→ **Document segment**
NAME

GO::TermFinder - identify GO nodes that annotate a group of genes with a significant p-value

DESCRIPTION

This package is intended to provide a method whereby the P-values of a set of GO annotations can be determined for a set of genes, based on the number of genes that exist in the particular genome, and their annotation, and the frequency with which the GO nodes are annotated across the provided set of genes. The P-value is simply calculated using either the hypergeometric, or the binomial distribution, as the probability of x or more out of n genes having a given annotation, given that G of N have that annotation in the genome in general. The hypergeometric distribution (sampling without replacement) is more accurate, though slower to calculate the the binomial distibution (sampling with replacement).

In addition, a corrected p-value is also calculated, to correct for multiple hypothesis testing. From the sub-graph of GO nodes that are considered as hypotheses (any nodes with 2 or more annotations from the list of genes to be considered), the minimal set of nodes is determined from which all other hypotheses (nodes and annotations) can be inferred. Their number is then used to multiply the calculated p-values, to generate corrected p-values. The client has access to both the corrected and uncorrected values. This is done instead of simple Bonferroni correction, because the hypotheses are not independent of one another.

The general idea is that a list of genes may have been identified for some reason, e.g. they are coregulated, and TermFinder can be used to find out if any nodes annotate the set of genes to a level which is extremely improbable if the genes had simply been picked at random.

TODO

On the day that I finished the code, BioPerl 1.2 was released, which appears to have some Ontology parsing code that is better than mine, which uses the Graph module on CPAN to implement the DAG structure of GO. The Graph module provides a richer set of methods for querying the structure, though the BioPerl implementation does not appear to have all the things I want. Anyway, converting my code to use the BioPerl Ontology stuff is probably a good goal, as the modules in their appear to have been somewhat better conceived in terms of their relationships to each other. I did not notice anything to do with providing annotations, so my GO::AnnotationProvider::AnnotationParser may still be of use. We will see....

(Stored items)
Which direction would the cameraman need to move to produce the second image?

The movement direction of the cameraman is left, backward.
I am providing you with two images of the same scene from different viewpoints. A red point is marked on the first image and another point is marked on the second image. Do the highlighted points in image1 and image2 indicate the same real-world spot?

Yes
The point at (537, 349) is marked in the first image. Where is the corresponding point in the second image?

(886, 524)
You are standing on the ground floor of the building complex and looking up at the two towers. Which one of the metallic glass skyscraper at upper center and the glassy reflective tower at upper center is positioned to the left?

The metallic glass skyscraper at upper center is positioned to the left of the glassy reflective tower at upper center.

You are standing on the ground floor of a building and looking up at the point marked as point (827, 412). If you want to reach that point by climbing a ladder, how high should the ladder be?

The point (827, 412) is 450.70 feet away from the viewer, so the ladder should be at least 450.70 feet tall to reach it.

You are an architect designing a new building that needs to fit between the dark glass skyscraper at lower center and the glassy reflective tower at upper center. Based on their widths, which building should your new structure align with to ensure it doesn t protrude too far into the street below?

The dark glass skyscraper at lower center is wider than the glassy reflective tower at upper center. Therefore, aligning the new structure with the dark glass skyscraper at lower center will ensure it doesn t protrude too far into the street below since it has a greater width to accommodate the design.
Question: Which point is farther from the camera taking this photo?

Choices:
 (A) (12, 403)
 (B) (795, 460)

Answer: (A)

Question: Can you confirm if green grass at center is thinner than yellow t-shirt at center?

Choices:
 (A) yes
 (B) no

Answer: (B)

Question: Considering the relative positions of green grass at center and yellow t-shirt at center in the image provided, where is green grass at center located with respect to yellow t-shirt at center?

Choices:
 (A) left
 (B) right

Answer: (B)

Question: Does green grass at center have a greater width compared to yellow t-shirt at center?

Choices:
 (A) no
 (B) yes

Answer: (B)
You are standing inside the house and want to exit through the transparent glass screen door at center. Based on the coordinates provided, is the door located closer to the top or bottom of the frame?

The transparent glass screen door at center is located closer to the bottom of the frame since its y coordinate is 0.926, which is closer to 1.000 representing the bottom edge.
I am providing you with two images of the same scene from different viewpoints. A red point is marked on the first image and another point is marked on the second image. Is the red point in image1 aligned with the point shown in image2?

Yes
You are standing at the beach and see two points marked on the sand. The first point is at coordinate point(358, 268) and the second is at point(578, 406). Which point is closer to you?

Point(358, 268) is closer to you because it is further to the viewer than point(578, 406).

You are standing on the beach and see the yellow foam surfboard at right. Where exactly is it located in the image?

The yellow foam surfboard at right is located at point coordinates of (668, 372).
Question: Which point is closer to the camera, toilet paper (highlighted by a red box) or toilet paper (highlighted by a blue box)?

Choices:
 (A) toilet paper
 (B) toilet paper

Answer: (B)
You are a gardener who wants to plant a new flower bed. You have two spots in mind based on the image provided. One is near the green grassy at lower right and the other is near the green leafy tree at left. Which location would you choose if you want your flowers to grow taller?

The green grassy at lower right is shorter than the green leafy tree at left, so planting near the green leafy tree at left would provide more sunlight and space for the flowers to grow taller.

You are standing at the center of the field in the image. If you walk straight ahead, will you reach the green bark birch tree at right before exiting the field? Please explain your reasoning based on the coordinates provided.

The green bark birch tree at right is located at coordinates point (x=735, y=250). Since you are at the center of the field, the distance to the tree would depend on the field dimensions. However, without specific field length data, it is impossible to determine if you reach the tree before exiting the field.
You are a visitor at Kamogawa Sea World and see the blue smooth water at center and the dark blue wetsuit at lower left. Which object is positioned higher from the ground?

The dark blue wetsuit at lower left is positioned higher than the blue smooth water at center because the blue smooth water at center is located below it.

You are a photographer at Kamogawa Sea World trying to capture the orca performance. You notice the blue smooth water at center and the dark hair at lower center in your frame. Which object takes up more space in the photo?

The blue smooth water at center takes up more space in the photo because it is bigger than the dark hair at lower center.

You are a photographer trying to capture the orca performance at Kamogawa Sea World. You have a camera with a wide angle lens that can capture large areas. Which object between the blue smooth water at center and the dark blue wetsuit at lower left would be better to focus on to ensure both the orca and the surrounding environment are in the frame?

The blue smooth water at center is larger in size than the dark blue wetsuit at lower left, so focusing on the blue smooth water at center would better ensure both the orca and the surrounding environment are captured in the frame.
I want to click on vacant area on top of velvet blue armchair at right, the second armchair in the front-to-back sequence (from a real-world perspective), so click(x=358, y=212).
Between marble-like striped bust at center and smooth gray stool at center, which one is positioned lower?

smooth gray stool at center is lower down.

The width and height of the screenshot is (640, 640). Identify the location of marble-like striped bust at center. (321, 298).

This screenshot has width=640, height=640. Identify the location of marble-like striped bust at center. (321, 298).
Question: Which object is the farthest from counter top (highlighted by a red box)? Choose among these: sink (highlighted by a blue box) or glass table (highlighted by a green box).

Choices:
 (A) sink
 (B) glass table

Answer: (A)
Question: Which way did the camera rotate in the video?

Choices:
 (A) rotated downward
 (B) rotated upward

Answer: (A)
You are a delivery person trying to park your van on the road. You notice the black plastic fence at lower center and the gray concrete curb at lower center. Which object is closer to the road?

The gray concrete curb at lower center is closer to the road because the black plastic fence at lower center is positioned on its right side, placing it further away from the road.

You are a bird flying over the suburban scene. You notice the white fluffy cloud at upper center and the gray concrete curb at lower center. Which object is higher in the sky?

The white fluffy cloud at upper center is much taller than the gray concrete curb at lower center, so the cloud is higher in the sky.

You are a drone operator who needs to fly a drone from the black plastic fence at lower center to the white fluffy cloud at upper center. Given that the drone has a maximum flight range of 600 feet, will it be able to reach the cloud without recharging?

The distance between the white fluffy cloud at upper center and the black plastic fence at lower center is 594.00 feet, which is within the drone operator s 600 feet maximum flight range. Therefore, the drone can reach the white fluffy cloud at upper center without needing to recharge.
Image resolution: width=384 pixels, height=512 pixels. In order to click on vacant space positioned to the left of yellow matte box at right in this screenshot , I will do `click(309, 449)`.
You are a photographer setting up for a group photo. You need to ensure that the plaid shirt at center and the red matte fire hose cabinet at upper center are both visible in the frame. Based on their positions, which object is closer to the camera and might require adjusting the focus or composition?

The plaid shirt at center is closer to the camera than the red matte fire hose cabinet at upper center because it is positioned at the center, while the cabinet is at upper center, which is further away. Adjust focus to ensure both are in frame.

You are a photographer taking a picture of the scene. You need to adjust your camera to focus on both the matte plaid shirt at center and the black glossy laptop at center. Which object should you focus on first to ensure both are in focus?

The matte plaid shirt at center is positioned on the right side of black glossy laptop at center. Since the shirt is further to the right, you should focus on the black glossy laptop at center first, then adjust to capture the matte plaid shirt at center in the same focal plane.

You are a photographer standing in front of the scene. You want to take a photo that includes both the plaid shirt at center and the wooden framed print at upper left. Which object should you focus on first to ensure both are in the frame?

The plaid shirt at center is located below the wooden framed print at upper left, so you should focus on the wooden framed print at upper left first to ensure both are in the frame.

→ **What you are asked to do**
Carry on the GO::TermFinder documentation from its closing words, "We will see....", writing the next portion of that page. The material is not needed for this work.

→ **Reply to the task**
May want the client to decide the behaviour for ambiguous names, rather than having it hard coded (eg always ignore; use if standard name (current implementation); use all databaseIds for the ambiguous name; decide on a case by case basis (potentially useful if running on command line)).

Would probably be a good idea to use the Math::BigInt module to deal with the factorials and nChooser calculations, so that they are more accurate, rather than the log versions that I currently have. The latest version of Math::BigInt has a C implementation underneath, that may even speed it up a little.

The multiple hypothesis correction (based on some simulations I've run) appears not to be conservative enough, and thus needs more work....

Instance Constructor

new

This is the constructor. It expects to be passed named arguments for an annotationProvider, an ontologyProvider. In addition, it must be told the aspect of the ontology provider, so that it knows how to query the annotationProvider.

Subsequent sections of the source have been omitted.